━━ Dataset content ━━
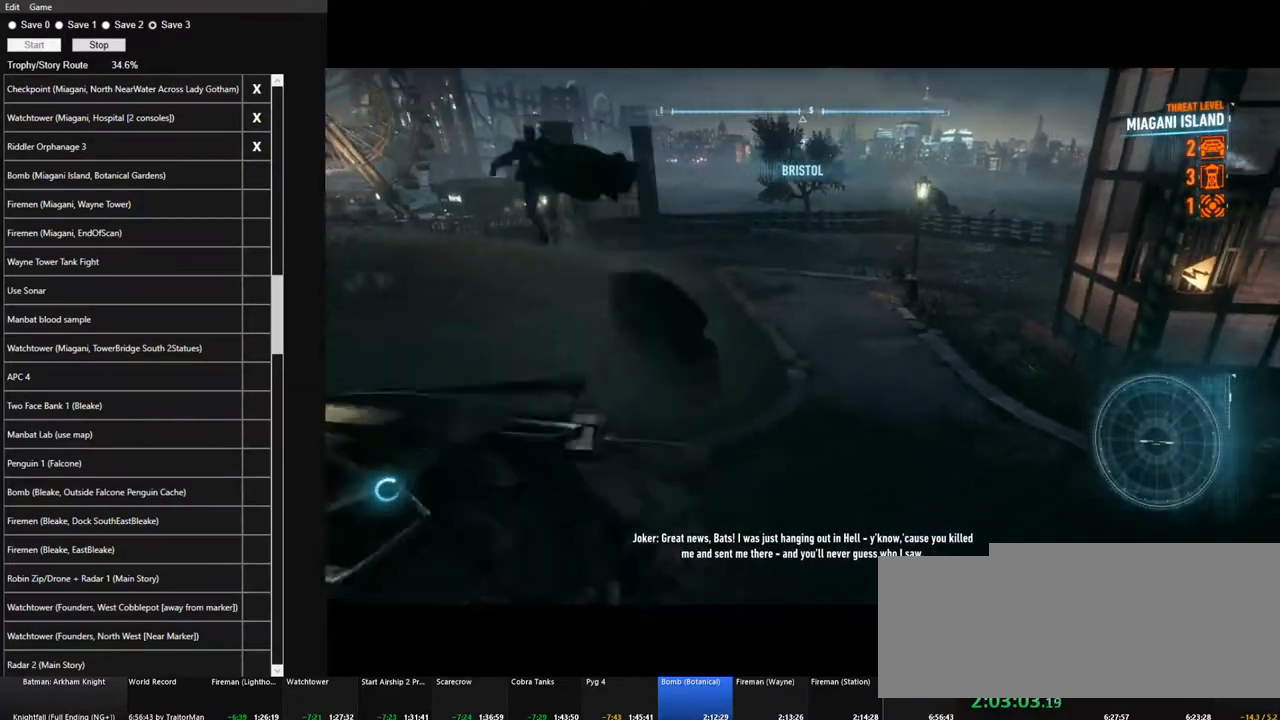
{"keys": ["d", "w"], "mouse": ["right"], "mouse_move": "still", "events": [[150, "d", "down"], [333, "mouse_right", "down"]]}
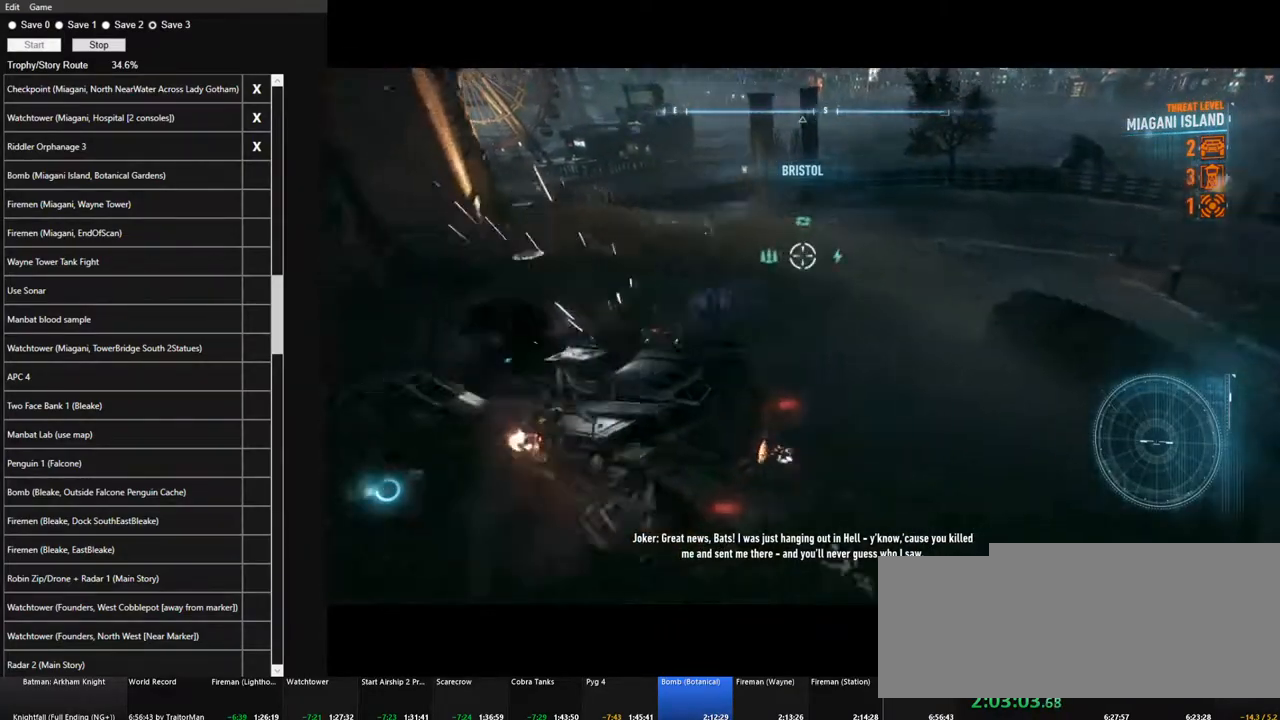
{"keys": ["w"], "mouse": [], "mouse_move": "still", "events": [[350, "d", "up"], [400, "mouse_right", "up"]]}
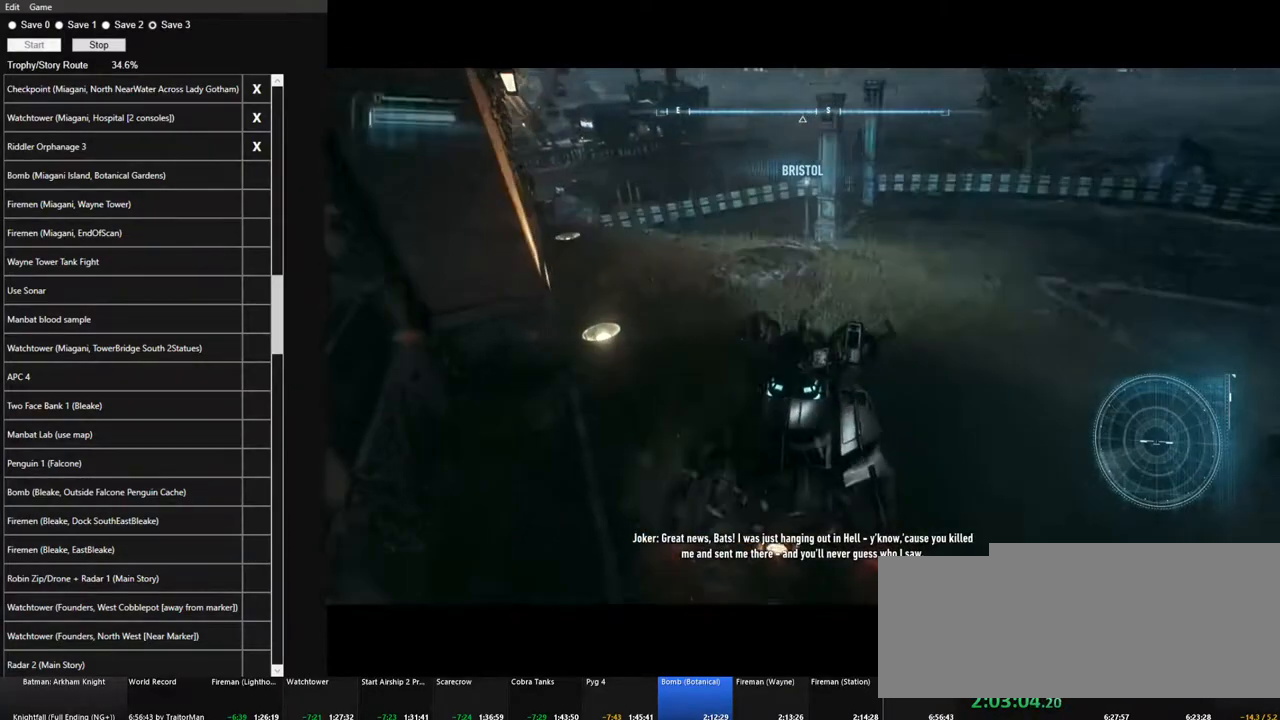
{"keys": ["a", "w"], "mouse": [], "mouse_move": "still", "events": [[183, "a", "down"], [367, "a", "up"], [467, "a", "down"]]}
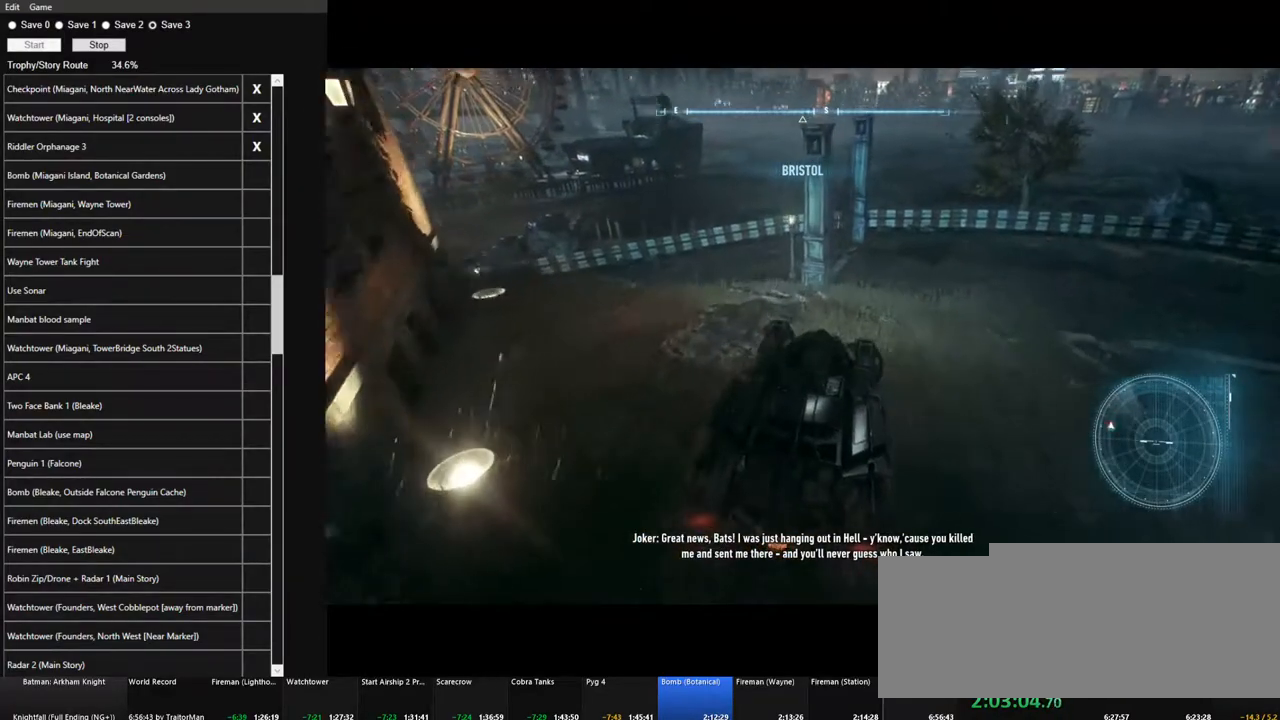
{"keys": ["a", "w"], "mouse": [], "mouse_move": "still", "events": []}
━━━
▶ [What to produce] Return all the lines above exactly; none of the pictures should appear.

▶ [Result of this task]
{"keys": ["d", "w"], "mouse": ["right"], "mouse_move": "still", "events": [[150, "d", "down"], [333, "mouse_right", "down"]]}
{"keys": ["w"], "mouse": [], "mouse_move": "still", "events": [[350, "d", "up"], [400, "mouse_right", "up"]]}
{"keys": ["a", "w"], "mouse": [], "mouse_move": "still", "events": [[183, "a", "down"], [367, "a", "up"], [467, "a", "down"]]}
{"keys": ["a", "w"], "mouse": [], "mouse_move": "still", "events": []}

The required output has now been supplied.